* Source passage:
** begin **

I modified the code as follows so that the time is almost the same.

The cause seems to be due to the implicit casting of the array index.

#include <ctime>
#include <vector>
#include <iostream>

using namespace std;

// exchange sort
template<typename elem_t, typename index_t>
void sort(index_t size, elem_t* a, elem_t* b)
{
    index_t index = 0, i, j;
    elem_t min;

    for (j = 0; j < size; j++)
    {
        min = 500000;
        for (i = j; i < size; i++)
        {
            if (a[i] < min)
            {
                min = a[i];
                index = i;
            }
        }
        b[j] = a[j];
        a[j] = min;
        a[index] = b[j];
    }
}

template<typename elem_t, typename index_t, index_t size>
void test() {
    //vector<elem_t> a(size);
    //vector<elem_t> b(size);

    elem_t a[size];
    elem_t b[size];

    for (index_t k = 0; k < size; k++)

** end **

Collection entries:
** begin **

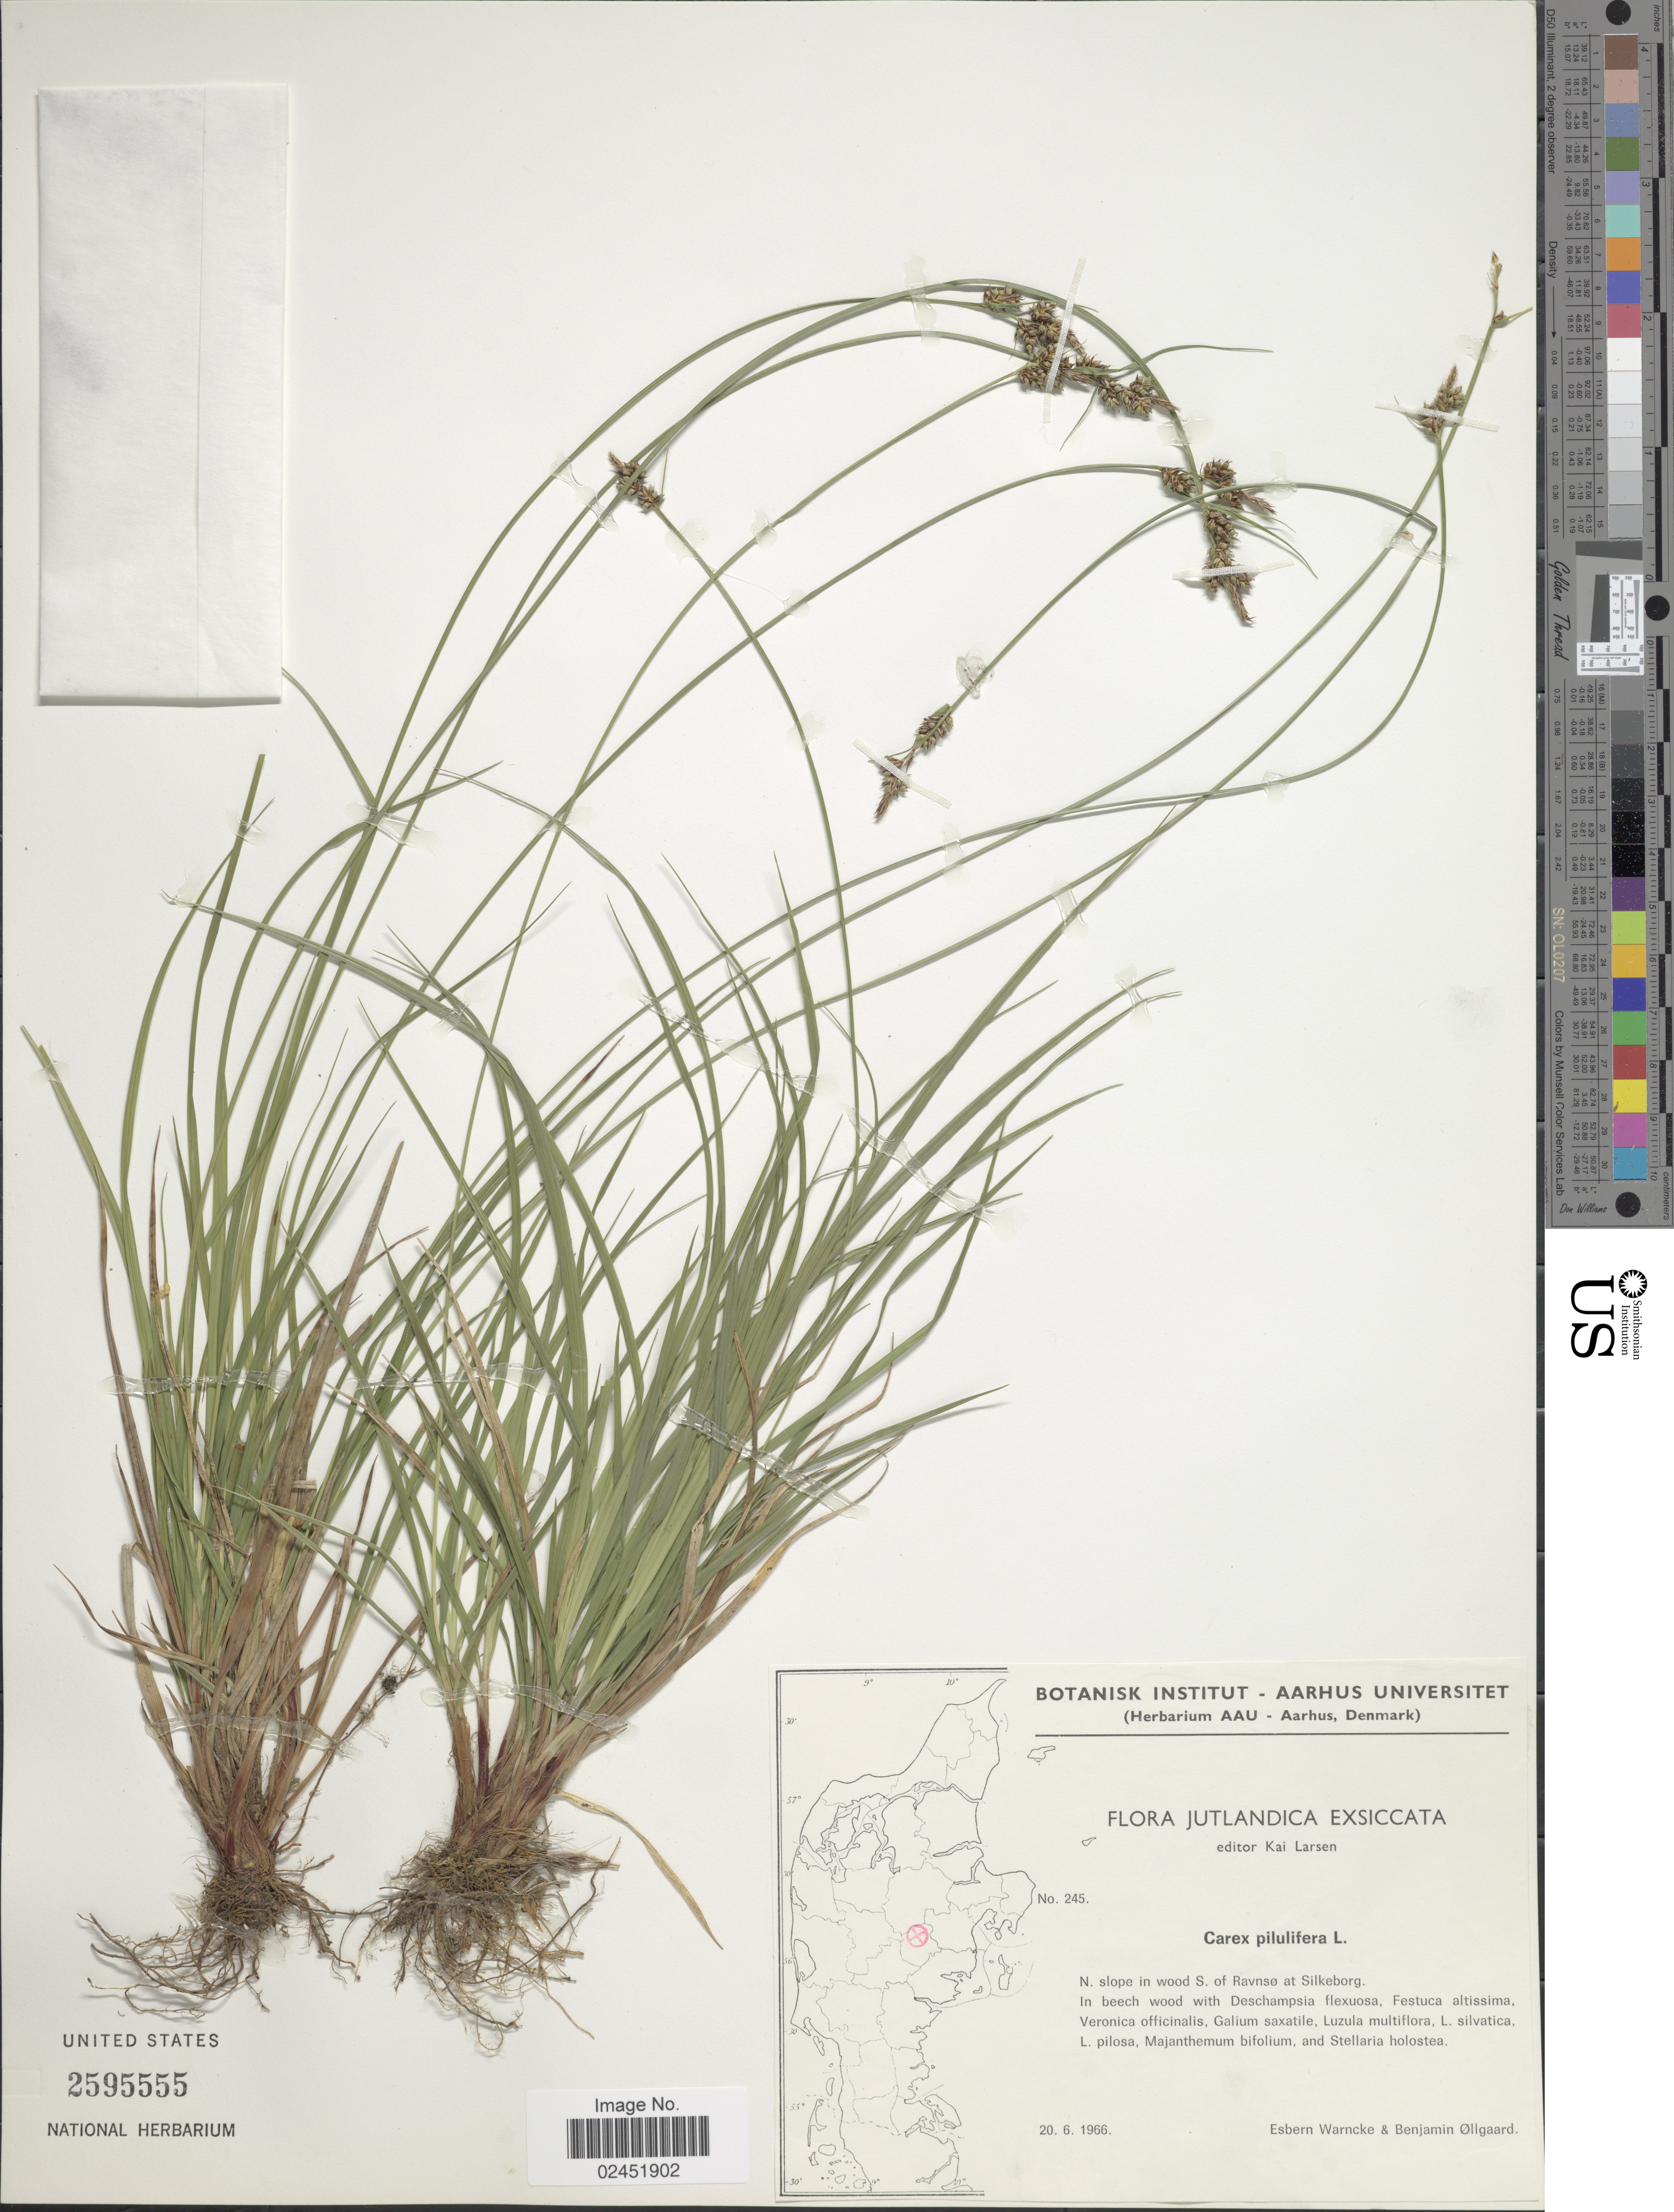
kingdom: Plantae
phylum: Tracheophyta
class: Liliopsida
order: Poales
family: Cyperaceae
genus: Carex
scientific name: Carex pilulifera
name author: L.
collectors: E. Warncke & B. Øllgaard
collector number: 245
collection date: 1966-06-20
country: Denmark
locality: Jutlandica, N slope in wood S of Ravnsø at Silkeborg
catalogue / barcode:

** end **

* Exercise requirements:
1. In the exchange sort post, rewrite everything from "#include <ctime>" down to "< size; j++)", replacing "elem_t" with "value_t".
2. Answer these questions using the exchange sort post:
(a) What does the writer say the cause seems to be?
(b) To what value is min set at the start of each pass of the outer loop?
(c) What kind of sort does the code comment name?

* Answers to the exercise:
1.
#include <ctime>
#include <vector>
#include <iostream>

using namespace std;

// exchange sort
template<typename value_t, typename index_t>
void sort(index_t size, value_t* a, value_t* b)
{
    index_t index = 0, i, j;
    value_t min;

    for (j = 0; j < size; j++)

2.
(a) The implicit casting of the array index.
(b) 500000.
(c) Exchange sort.